Published June 23, 2018 by biggayhorrorfan

 

Cesar Romero Devil is a Woman

This Pride Month we are exploring some of the many projects of the distinguished and eclectic Cesar Romero. Best known for his comic villainy on the ‘60s television version of Batman, Romero opened up about his homosexuality toward the end of his life. His many credits include such horror offerings as Two on a Guillotine, Mortuary Academy and Night Gallery.

The last collaboration between director Josef Von Sternberg and his grand muse Marlene Dietrich, 1935’s The Devil is a Woman is full of visual flourishes that should appeal to fans of such stylistic masters as Dario Argento, Ken Russell and Guillermo Del Toro. From freight trains stranded in avalanche beds to the majestic hair pieces that Dietrich sports in a variety of scenes, this film is a kaleidoscopic delight…even though it was filmed in black and white. Cesar Romero Devil is a Woman 2

Reportedly Dietrich’s favorite among her many films, this tale recounts the adventures of Concha Perez (Dietrich), an unrepentant schemer who destroys the finances and the emotional health of the honored Captain Costelar (old school terror stalwart Lionel Atwill). Costelar’s misadventures with Perez are detailed via flashback remembrances as he warns the bold Antonio Galvan (Cesar Romero) to avoid her charms. Naturally, Galvan can’t resist this wicked enchantress and soon finds himself upon the receiving end of her brutal capriciousness. 

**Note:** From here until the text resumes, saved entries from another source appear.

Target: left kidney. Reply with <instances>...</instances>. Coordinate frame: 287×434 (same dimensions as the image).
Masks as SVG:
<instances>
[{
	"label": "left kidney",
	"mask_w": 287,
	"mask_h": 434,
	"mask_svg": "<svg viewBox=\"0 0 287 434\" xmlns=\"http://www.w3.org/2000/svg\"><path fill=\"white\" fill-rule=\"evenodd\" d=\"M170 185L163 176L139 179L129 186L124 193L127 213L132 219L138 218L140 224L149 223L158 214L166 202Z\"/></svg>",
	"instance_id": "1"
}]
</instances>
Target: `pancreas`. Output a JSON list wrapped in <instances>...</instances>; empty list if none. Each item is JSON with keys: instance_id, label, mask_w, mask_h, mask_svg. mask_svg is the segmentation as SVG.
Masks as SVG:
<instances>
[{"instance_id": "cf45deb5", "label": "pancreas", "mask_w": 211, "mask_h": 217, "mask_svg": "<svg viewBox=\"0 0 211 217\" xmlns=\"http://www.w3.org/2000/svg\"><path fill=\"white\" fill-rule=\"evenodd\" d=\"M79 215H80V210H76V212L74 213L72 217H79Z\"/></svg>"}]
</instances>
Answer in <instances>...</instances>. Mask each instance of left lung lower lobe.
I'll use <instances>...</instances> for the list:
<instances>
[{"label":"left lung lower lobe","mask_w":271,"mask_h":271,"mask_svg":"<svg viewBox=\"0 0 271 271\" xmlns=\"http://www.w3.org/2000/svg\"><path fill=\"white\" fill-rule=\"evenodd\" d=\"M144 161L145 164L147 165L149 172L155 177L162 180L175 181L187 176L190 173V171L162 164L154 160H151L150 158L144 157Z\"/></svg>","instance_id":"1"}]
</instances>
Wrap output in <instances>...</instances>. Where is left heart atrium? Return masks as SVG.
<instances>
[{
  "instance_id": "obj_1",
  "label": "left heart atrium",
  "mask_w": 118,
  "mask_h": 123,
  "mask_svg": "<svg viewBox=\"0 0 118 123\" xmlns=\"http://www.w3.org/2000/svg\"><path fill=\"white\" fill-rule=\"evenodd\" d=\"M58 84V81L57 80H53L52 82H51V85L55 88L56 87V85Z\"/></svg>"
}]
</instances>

Cesar Romero Devil is a Woman 3Here Romero, the only gay man (thus far) in the DC universe to play the Joker, brings his typical smooth and roguish charm to the role of Galvan. But despite his magazine slickness, he also resonates with a boldness that makes the slightly criminal nature of his character truly believable as well. (Indeed, this project is doubly interesting to the gay community due to Dietrich’s own love of androgyny and oft chronicled lesbian relationships.)

Interestingly, while Romero, Dietrich and Atwill all went on to many other projects, Sternberg, despite his genuine genius, was not so lucky. His directing credits after Devil were few and he was even fired from Macao, his last high profile project, due to his onset fussiness and an incoherent vision for the vehicle. But…

Thankfully, due to home media and the internet, we will always have Concha and Galvin and Spain.

Until the next time…SWEET love and pink GRUE, Big Gay Horror Fan!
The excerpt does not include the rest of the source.